If players are struggling with performance issues when installing Minecraft shaders, they may not be looking for the right ones. With that in mind, here are some of the best performance-friendly shaders available after the 1.21/Tricky Trials update.
NOTE: This article is subjective and reflects the writer's opinion.
Five of the best performance shaders for Minecraft 1.21
1) MakeUp - Ultra Fast
When these Minecraft shaders claim to be Ultra Fast, they mean it. MakeUp's Ultra Fast shaders introduce several visual effects including dynamic shadows, volumetric clouds, depth of field, anti-aliasing, motion blur, and water reflection/refraction, all without hampering a player's device performance-wise. Moreover, the various features of this shader pack can be enabled/disabled as needed.
Even better, this set of shaders provides the ability to alter the game's color scheme without directly changing the in-game textures.
2) Miniature Shader
This set of Minecraft shaders doesn't have some of the heavy-duty post-processing effects that many of its counterparts do, but that's a positive for players on lower-end hardware.

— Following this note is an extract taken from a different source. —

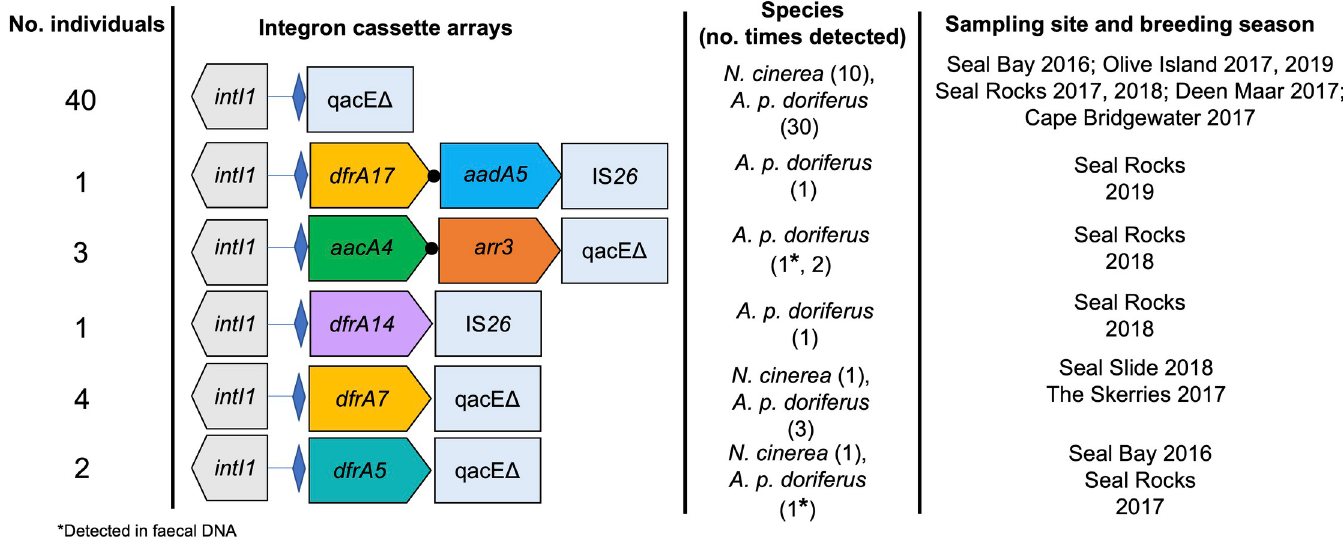
Fig 3. Schematic map of class 1 integron gene cassette arrays identified in N . cinerea and A . p . doriferus across all sampling sites and breeding seasons. Number of individuals with each array are listed on the left-hand side. Gene cassettes are represented as broad arrows. Blue diamonds represent the primary integron recombination site, attI1 , where gene cassettes are inserted following acquisition; black circles represent gene cassette recombination site, attC . Gene symbols are as follows: dfrA genes encode dihydrofolate reductases that confer resistance to trimethoprim; aacA genes encode aminoglycoside (6’) acetyltransferases ( aacA ) that confer resistance to aminoglycoside antibiotics; aadA genes encode aminoglycoside (3”) adenylyltransferases that confer resistance to streptomycin and spectinomycin; arr3 genes encode ADP-ribosyl transferases that confer resistance to rifampin; qac genes encode efflux pumps that confer resistance to quaternary ammonium compounds; qacE Δ and IS 26 represent the 3’ terminus of some the gene cassette arrays depicted.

It improves emissive lighting, adds blocky shadows, and adds reflections to some surfaces like water and ice without saddling players' CPUs/GPUs with too many effects to render.

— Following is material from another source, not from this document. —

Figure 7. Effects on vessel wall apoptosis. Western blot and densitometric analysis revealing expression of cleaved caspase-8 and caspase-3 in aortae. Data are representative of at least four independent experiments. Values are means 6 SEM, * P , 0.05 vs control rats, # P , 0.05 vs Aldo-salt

All in all, Miniature Shader won't create drop-dead gorgeous visuals, but it will improve them and keep the game's core aesthetic intact.
3) Mellow
Complete with lightmapped shadows, ambient and border fog, bloom, realistic clouds, custom water with reflections, and adjustable light colorations, Mellow is simultaneously graphically pleasing and lightweight among Minecraft shaders. Mellow aims to be rich in color palette while being built from the bottom up for lower-end hardware.

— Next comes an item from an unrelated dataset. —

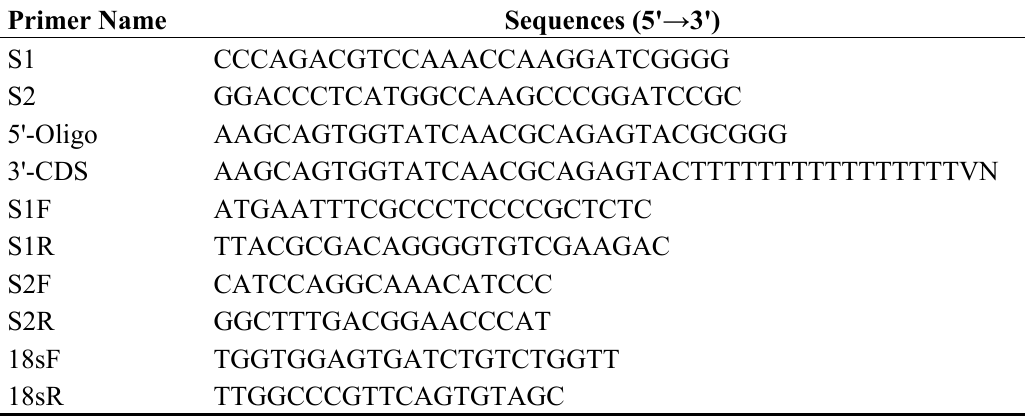
Table 1. Nucleotide sequences of primer pairs used for PCR ampli fi cation.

Even as a low-end shader, the visuals that can be created by Mellow are very impressive, and can certainly live up to their name by producing a calming effect.
4) Bloop Shaders
For a variable shader that can suit a wide variety of hardware configurations, Bloop Shaders may be worth using in Minecraft. This shader set comes with multiple performance profiles that are pre-adjusted for high-end and low-end hardware. Moreover, players can fine-tune their settings to suit their graphical and performance preferences.
Bloop Shaders have been tested on integrated graphics setups just as they have on high-end graphics cards, and have proven to inflict very little performance change at all. So players should have very few issues with these shaders once they've found the right settings for them.
5) RenderPearl
Offering customizable lighting and shadow effects, RenderPearl introduces pleasing graphical improvements while ensuring that they don't inflict a sizable performance impact. This is achieved by automatically disabling the rendering of certain effects when they aren't relevant, ensuring players have enough resources on their platform to continue running the game smoothly.
The visuals are pretty realistic all things considered. Since this shader pack has only been tested on the Windows OS with Nvidia graphics cards, there may be unexpected glitches or issues when used with certain configurations. Still, this set of shaders does a great job at delivering great on-screen visuals while keeping the game running well by omitting the rendering of visuals the player won't see.